Доктор Хардинг откатила тележку к стене.
— Ультрафиолет прямых солнечных лучей разрушает нашу ДНК. Возможно, наши предки на биологическом уровне испытывали желание заменить поврежденную ДНК, что выражалось в тяге к употреблению крови.
— Это объясняет, почему только члены вашей семьи, а не кто-то другой, могут испытывать тягу к крови, ведь она генетическая, — заявила я, имея весьма смутное представление о человеческой биологии.
— Да, — согласилась она. — Если только…
Вдруг я почувствовала небольшой спазм внизу живота.
— Черт! — ругнулась я. — Какое сегодня число?
Доктор Хардинг отвела взгляд от пробирок с кровью и назвала дату.
— О, ничего удивительного. Есть ли у вас предметы женской гигиены? — Мы с Нэнси считаем термин «женская гигиена» ужасно прикольным. И поэтому употребляем его где надо и где не надо.
— Вы хотите сказать, что у вас началась менструация? Странно.
Если она считала, что месячные — это странно, то, возможно, она была не самым прилежным студентом на занятиях в анатомичке.
— Да, каждые двадцать восемь дней — как часы.
— Хм… вот оно что… Ну, просто некоторые люди отличаются большей плодовитостью, чем другие.
— Из-за того, что я латина, вы предположили, будто я беременна? — огрызнулась я. — Есть у вас тампон? Или прокладка?
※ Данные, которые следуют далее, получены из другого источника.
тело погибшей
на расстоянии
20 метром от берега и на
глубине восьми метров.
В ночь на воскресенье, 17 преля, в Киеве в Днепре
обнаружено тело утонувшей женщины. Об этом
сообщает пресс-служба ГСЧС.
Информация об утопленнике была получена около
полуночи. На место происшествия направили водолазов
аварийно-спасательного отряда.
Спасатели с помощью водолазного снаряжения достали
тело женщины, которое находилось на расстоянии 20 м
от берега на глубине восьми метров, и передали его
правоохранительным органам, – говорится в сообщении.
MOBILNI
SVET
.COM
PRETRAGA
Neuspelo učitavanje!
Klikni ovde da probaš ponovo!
На мгновение ее глаза злобно вспыхнули, а потом она достала из полированного шкафа с выдвижными ящиками картонную коробочку.
— Туалет — прямо по коридору. Я постараюсь сделать так, чтобы анализы были готовы как можно скорее. А пока отдыхайте, пейте побольше красной жидкости и принимайте пищевую добавку с железом. Я передам упаковку госпоже Грант. И еще — большинство из нас чувствительны к свету, поэтому пользуйтесь солнцезащитными средствами и носите темные очки.
Я собрала свою одежду.
— Спасибо, — поблагодарила я. — Доктор, как вы думаете, смогу я снова стать нормальной?
— Думаю, это зависит от того, что вы понимаете под словом «нормальная».
Для человека, занимающегося лечением людей, доктор Хардинг была чересчур стервозной.